Not only will this slow down pytest collection, but it will also impact the startup speed of any applications or scripts that transitively depend on stripe.

Unless you've carefully architected your application, you might find that a lot of code paths are impacted.

Solutions

Lazy Imports 🥱

One solution here to lazily defer this import so that it happens at runtime. E.g:

STRIPE = None


def _stripe():
    global STRIPE
    if STRIPE is None:
        import stripe

        return stripe
    return STRIPE

Any code that needs to use the stripe namespace can instead do:

def create_product():
    # Trigger the import
    stripe_client = _stripe()

    starter_subscription = stripe_client.Product.create(
      name="Starter Subscription",
      description="$12/Month subscription",
      api_key=API_KEY
    )

The trade-off here is that we've traded the upfront penalty of loading this library ahead of time to incucring the cost at runtime.

So our app might start faster, and tests might be collected faster, but any test or request that makes a call to the create_product() function will still incur the 700ms overhead of importing the stripe module.


Roll your own 🧵

It might be worth considering whether you really need to be importing this entire library in the first place.

In the case of stripe, if you're only using a subset of functionality, it might be trivial to instead call their REST API directly, and come up with your own wrapper/bindings.

Conclusion

I knew Pythons import system was slow, and I knew third party modules are often pretty bloated. But I was pretty shocked to see just how slow things could get.
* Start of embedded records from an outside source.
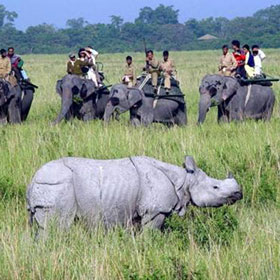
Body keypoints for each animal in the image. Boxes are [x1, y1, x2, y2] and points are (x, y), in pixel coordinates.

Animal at [26, 155, 243, 236]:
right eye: (215, 187)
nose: (239, 193)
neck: (184, 180)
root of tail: (32, 180)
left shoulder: (138, 212)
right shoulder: (156, 211)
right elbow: (151, 234)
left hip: (48, 186)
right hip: (56, 185)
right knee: (57, 228)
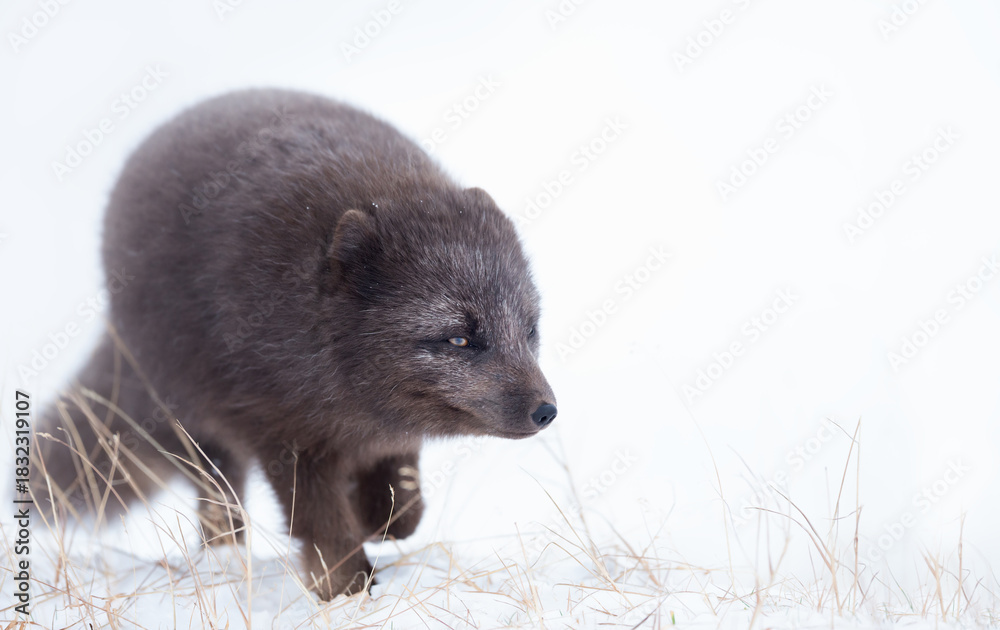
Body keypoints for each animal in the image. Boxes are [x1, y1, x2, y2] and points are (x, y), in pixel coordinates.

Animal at [32, 88, 557, 599]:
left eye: (530, 330)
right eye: (461, 338)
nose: (547, 411)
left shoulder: (385, 434)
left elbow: (402, 509)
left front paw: (374, 522)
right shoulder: (285, 433)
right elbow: (323, 527)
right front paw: (347, 592)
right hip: (194, 423)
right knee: (219, 497)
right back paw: (226, 558)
At my $WORK stripe isn't the only culprit, there's many other big name offenders.

Typically you'll encounter a problem (I need to interact with a payment provider), pull in a library and go about your day.

On the face of it the library appears to be completely harmless. You'll probably not notice any tangible difference in start-up time before/after.

One day you'll realise your app is slow as molasses because you've got x10 third party modules all with their own associated overhead.

I guess the takeaway (obvious in hindsight) is that everything you import has a cost. In the future I'll think twice before pulling in a dependency or not, and consider whether it's really worth the tradeoff.